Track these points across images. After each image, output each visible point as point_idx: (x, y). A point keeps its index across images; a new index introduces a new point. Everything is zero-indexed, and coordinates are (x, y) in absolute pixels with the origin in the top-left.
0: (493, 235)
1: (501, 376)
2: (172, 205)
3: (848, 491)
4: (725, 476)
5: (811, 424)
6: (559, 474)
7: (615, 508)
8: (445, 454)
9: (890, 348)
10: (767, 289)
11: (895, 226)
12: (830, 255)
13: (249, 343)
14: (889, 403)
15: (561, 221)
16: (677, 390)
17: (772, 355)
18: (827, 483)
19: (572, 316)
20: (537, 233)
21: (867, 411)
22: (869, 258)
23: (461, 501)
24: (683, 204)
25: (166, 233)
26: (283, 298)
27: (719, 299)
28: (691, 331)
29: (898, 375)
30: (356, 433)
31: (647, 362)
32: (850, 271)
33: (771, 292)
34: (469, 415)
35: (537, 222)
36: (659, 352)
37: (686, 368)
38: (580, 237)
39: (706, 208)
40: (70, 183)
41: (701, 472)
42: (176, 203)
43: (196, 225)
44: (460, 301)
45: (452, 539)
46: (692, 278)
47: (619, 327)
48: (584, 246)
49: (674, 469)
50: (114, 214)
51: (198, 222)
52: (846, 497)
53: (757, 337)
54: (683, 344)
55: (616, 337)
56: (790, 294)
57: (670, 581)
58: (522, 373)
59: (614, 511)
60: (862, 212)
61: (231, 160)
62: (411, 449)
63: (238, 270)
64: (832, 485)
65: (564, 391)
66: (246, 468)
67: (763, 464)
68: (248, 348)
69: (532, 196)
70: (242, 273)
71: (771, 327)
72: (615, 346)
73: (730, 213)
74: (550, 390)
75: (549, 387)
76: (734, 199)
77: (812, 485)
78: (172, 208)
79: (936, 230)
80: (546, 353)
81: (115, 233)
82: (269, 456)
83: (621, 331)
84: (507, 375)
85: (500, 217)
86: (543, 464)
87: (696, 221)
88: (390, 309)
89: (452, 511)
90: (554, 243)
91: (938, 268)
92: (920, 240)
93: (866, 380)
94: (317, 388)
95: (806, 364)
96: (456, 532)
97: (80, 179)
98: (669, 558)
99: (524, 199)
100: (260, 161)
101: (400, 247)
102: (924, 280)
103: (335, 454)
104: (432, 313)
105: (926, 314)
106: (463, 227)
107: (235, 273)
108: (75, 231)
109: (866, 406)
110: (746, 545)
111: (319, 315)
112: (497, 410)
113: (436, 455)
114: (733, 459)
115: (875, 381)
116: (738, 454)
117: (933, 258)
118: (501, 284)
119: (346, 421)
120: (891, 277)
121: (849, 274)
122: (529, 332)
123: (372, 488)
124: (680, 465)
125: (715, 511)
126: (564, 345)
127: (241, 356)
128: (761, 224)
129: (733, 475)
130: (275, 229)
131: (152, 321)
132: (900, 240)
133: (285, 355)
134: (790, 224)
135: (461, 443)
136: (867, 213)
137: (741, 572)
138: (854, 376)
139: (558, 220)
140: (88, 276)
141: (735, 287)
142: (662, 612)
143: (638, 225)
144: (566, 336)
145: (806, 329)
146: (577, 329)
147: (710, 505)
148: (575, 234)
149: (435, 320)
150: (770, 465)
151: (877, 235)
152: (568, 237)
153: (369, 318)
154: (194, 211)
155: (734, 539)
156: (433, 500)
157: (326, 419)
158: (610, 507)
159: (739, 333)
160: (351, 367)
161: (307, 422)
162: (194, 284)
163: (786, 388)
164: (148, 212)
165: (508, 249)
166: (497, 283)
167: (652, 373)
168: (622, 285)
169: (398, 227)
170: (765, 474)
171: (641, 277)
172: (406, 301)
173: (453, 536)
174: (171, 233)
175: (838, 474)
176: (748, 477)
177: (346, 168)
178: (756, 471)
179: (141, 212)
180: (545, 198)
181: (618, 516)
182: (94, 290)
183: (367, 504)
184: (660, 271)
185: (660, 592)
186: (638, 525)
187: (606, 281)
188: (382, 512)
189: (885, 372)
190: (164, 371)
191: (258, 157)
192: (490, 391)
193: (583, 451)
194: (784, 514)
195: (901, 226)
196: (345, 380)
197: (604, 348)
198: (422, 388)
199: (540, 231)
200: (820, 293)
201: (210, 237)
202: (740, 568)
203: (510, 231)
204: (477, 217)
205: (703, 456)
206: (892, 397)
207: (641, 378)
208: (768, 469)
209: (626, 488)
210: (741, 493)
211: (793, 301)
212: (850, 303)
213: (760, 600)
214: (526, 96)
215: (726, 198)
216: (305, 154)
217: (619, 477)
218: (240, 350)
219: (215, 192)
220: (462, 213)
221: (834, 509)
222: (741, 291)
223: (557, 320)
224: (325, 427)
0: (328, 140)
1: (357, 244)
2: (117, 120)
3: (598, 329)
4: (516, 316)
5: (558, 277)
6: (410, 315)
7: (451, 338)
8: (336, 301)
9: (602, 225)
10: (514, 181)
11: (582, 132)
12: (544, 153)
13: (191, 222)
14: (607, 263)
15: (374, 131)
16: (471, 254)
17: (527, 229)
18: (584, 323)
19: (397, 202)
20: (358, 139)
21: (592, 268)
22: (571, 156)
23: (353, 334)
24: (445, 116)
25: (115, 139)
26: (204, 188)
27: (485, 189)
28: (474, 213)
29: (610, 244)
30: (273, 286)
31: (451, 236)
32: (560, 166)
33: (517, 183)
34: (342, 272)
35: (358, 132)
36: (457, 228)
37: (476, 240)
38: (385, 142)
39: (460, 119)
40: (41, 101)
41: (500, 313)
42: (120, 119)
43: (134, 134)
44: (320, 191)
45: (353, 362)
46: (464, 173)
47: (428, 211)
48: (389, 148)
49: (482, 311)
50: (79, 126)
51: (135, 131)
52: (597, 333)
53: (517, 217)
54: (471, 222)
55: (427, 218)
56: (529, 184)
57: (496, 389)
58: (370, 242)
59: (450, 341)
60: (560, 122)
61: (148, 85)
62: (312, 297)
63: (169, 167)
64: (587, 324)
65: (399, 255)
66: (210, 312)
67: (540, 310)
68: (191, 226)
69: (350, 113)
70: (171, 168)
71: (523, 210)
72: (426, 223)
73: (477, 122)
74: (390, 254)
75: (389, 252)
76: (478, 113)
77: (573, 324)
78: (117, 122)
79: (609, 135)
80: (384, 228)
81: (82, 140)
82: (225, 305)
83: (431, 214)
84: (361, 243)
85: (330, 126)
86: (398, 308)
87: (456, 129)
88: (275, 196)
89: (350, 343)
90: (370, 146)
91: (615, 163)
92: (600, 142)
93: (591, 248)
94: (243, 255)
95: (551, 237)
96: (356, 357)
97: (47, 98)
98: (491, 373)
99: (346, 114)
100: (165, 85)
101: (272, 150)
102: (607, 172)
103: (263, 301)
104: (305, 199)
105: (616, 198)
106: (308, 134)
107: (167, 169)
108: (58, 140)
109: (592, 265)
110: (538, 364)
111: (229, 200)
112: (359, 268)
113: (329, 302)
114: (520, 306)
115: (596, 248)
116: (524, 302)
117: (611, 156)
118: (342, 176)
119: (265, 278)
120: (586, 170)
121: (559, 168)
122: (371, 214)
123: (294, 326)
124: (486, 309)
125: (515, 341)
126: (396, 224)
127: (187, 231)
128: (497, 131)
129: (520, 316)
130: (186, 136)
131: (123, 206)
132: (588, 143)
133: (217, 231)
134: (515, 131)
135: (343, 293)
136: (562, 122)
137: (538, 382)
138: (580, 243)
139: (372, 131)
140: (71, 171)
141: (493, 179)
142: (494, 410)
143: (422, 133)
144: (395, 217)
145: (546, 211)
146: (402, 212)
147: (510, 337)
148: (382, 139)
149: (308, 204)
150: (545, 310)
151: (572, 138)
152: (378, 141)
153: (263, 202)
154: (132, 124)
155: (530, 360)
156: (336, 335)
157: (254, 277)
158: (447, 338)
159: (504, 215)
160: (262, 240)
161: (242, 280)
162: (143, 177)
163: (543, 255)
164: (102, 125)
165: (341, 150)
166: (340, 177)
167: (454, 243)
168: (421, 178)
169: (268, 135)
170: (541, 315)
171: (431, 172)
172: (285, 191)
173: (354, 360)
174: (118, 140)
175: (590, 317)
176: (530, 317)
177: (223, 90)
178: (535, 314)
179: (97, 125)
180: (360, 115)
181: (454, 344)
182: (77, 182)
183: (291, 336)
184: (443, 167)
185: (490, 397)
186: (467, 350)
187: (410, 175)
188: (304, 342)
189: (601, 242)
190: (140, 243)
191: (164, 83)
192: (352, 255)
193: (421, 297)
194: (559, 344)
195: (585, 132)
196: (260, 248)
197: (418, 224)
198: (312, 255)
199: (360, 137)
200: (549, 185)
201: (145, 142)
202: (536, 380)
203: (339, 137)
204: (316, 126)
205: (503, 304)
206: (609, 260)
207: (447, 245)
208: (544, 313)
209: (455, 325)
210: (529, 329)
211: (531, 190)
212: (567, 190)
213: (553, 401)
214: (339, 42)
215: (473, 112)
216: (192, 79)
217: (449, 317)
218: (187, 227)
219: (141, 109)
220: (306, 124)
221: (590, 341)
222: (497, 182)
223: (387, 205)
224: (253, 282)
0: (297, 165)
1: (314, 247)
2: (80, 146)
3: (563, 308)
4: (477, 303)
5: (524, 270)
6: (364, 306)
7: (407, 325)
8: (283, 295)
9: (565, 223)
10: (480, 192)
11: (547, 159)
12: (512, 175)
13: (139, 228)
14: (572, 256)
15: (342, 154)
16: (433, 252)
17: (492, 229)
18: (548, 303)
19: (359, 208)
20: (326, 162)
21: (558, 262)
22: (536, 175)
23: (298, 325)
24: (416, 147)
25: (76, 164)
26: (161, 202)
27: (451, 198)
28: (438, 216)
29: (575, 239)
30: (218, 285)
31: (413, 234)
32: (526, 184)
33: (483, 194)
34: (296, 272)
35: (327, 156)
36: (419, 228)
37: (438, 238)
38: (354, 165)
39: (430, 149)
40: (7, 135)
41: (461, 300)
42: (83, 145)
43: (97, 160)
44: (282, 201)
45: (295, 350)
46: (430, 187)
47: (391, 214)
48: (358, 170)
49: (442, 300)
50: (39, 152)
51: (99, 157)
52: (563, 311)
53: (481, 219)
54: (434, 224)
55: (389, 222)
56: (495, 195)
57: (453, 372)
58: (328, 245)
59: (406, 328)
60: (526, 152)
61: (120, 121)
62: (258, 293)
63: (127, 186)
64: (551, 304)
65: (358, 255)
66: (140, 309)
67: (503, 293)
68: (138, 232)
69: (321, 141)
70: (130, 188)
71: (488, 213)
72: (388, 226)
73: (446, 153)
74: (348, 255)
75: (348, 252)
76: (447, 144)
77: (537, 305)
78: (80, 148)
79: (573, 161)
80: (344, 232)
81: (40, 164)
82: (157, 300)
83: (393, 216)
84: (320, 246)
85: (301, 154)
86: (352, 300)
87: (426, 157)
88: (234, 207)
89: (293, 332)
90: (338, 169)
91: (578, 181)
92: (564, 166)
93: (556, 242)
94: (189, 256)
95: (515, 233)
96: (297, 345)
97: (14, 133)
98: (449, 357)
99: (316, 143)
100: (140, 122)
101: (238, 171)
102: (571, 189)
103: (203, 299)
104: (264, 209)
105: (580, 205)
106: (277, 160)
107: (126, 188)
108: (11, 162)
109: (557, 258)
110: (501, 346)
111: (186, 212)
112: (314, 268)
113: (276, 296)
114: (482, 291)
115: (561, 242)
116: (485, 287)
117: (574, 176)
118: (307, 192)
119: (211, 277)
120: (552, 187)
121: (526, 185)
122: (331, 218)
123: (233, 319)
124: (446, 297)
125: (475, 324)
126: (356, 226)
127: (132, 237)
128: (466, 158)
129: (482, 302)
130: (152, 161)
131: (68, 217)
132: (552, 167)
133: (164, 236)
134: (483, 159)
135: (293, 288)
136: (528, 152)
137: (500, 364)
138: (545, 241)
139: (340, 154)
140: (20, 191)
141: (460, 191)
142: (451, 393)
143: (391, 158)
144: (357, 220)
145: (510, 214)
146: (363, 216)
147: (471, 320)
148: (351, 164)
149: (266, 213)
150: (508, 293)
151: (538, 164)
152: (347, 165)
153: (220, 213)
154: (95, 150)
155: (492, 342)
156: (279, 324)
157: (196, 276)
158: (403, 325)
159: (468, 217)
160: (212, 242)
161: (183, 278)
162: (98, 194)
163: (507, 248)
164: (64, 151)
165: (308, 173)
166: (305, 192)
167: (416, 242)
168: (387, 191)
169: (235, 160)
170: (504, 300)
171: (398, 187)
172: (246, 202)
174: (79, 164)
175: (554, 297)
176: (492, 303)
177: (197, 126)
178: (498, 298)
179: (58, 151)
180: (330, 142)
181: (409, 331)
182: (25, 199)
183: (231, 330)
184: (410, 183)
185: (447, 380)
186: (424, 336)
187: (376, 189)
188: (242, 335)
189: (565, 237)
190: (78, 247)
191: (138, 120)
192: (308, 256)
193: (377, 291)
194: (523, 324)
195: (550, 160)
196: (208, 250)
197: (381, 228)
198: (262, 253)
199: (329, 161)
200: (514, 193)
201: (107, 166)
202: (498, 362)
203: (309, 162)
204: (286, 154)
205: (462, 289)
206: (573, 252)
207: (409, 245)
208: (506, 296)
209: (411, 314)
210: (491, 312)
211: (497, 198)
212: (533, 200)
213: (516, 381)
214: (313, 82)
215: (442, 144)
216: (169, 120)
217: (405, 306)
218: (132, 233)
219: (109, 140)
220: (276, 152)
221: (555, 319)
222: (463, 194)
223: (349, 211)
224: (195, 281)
--------
Would you retype the lines above from the one with "154: (194, 211)" down to the one with "183: (367, 504)", word for word, both ends included and no other lines?

154: (194, 211)
155: (734, 539)
156: (433, 500)
157: (326, 419)
158: (610, 507)
159: (739, 333)
160: (351, 367)
161: (307, 422)
162: (194, 284)
163: (786, 388)
164: (148, 212)
165: (508, 249)
166: (497, 283)
167: (652, 373)
168: (622, 285)
169: (398, 227)
170: (765, 474)
171: (641, 277)
172: (406, 301)
173: (453, 536)
174: (171, 233)
175: (838, 474)
176: (748, 477)
177: (346, 168)
178: (756, 471)
179: (141, 212)
180: (545, 198)
181: (618, 516)
182: (94, 290)
183: (367, 504)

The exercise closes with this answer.